▶ _GIVEN TEXT_:
☆ ☆ ☆ ☆ ☆ ☆ ☆

Three Kings Museum in Juana Diaz
July 2018- Museum has reopened!
While most Anglo-Saxon cultures celebrate Christmas with Santa Claus (or Father Christmas) and his reindeer, Latin cultures celebrate the Epiphany with the Three Kings. Now that the world is such a small place, Christmas with Santa Claus is celebrated in most places. But the main event here in Puerto Rico is Three Kings Day, celebrated on January 6.
So, when in Puerto Rico, do as the Puerto Ricans do!
These three figures are so revered in Puerto Rico that they are not only a symbol of the Christmas season. Their images are seen all year round, almost like a reminder to continue to hold the spirit of the Christmas season in your heart all year. It is a great tradition.
To learn all about the Three Kings, you can visit the Three Kings Museum (Casa Museo de los Santos Reyes) in the town of Juana Díaz.
For those who do not know the bible story … When Christ was born in Bethlehem, a large star appeared in the sky. Three kings, from far away lands, saw the star and knew that it meant that a great king was born. So they traveled to pay their respects, and brought gifts of gold, frankincense, and myrrh for the baby. It took them 12 days to get to Bethlehem, traveling through deserts on camels. The arrival of the kings is celebrated as the Epiphany, or Little Christmas.

☆ ☆ ☆ ☆ ☆ ☆ ☆

▶ _DATASET EXCERPTS_:

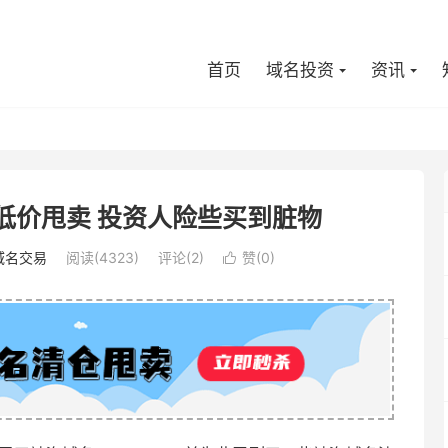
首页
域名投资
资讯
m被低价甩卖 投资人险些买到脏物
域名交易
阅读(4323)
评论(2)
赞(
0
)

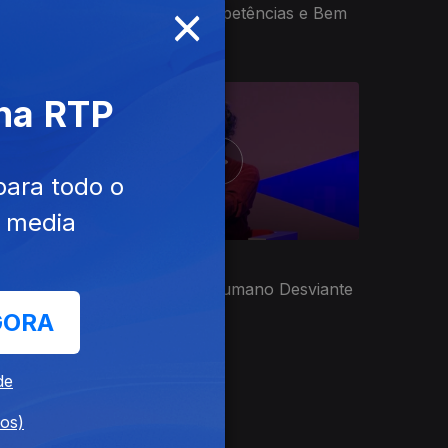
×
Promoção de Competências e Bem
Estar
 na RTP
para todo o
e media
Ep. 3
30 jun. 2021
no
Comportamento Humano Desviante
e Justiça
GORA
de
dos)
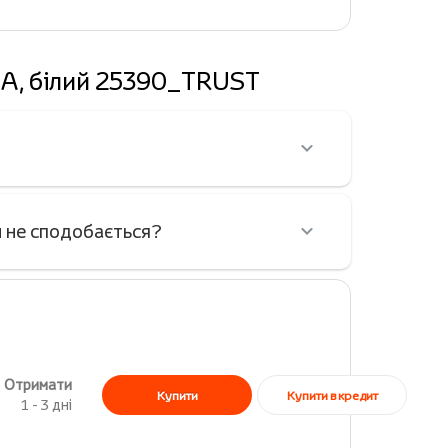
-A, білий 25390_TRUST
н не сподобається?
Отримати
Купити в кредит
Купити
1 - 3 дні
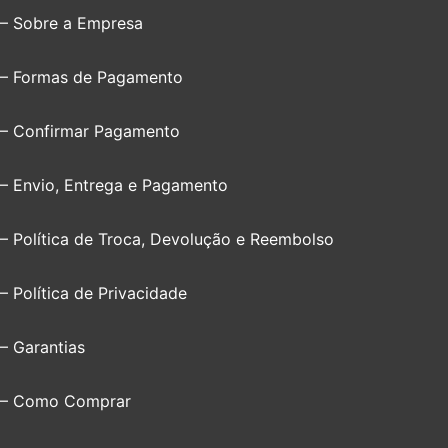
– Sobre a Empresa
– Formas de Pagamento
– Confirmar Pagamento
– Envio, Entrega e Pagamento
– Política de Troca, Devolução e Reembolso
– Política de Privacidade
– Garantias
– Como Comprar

☆ ☆ ☆ ☆ ☆ ☆ ☆

▶ _DIRECTIONS_:
a) Update the stretch of the Three Kings Museum page from "So, when in" through "of Juana Díaz.", putting "custom" in place of "tradition".
b) According to the Three Kings Museum page, on what date is Three Kings Day celebrated in Puerto Rico?
c) Resume the Three Kings Museum page from where it stops.

▶ _EXPECTED RESULTS_:
a)
So, when in Puerto Rico, do as the Puerto Ricans do!
These three figures are so revered in Puerto Rico that they are not only a symbol of the Christmas season. Their images are seen all year round, almost like a reminder to continue to hold the spirit of the Christmas season in your heart all year. It is a great custom.
To learn all about the Three Kings, you can visit the Three Kings Museum (Casa Museo de los Santos Reyes) in the town of Juana Díaz.

b) January 6.

c)
These beloved figures and their message of gift-giving is how Christians of many nations still celebrate Christmas (the Birth of the Christ Savior).
In Puerto Rico, that tradition is alive and well. Right after Thanksgiving, kids write letters to their favorite King — either Gaspar, Melchor, or Baltasar — asking for those gifts that they would like to receive for Epiphany (locally known as Día de Tres Reyes Magos or Three Kings Day). Then, on the night of January 5, they place grass or hay in a box under their beds for the Kings’ horses (we don’t have camels), and in the morning of January 6, the box has been replaced with gifts!
But this tradition is no kids’ play. This is serious stuff, especially in the town of Juana Díaz, where it all started in 1884.
The 3 men that are chosen to depict the Three Kings are required to act, memorize and "be the king" they represent according to Church doctrine. There are special costumes, vehicles, and routes that are used every year. Juana Díaz is also known as "the Bethlehem of Puerto Rico", due to the traditions they so diligently follow surrounding the Three Kings. Even their local graffiti is Three Kings based!
If you want to experience some of the tradition yourselves, you should make a point to be in Puerto Rico from January 1 to 6. The Three Kings travel around the island, visiting different towns and children’s hospitals.
But the big Three Kings’ procession is in the town of Juana Díaz on January 6. On that day, the whole town, and thousands of visitors and faithful, (mostly dressed as shepherds) follow the Three Kings from the museum to the town square were mass is held. After mass, it becomes a huge, festive, fun, family-friendly event with food, music, artisans, and more.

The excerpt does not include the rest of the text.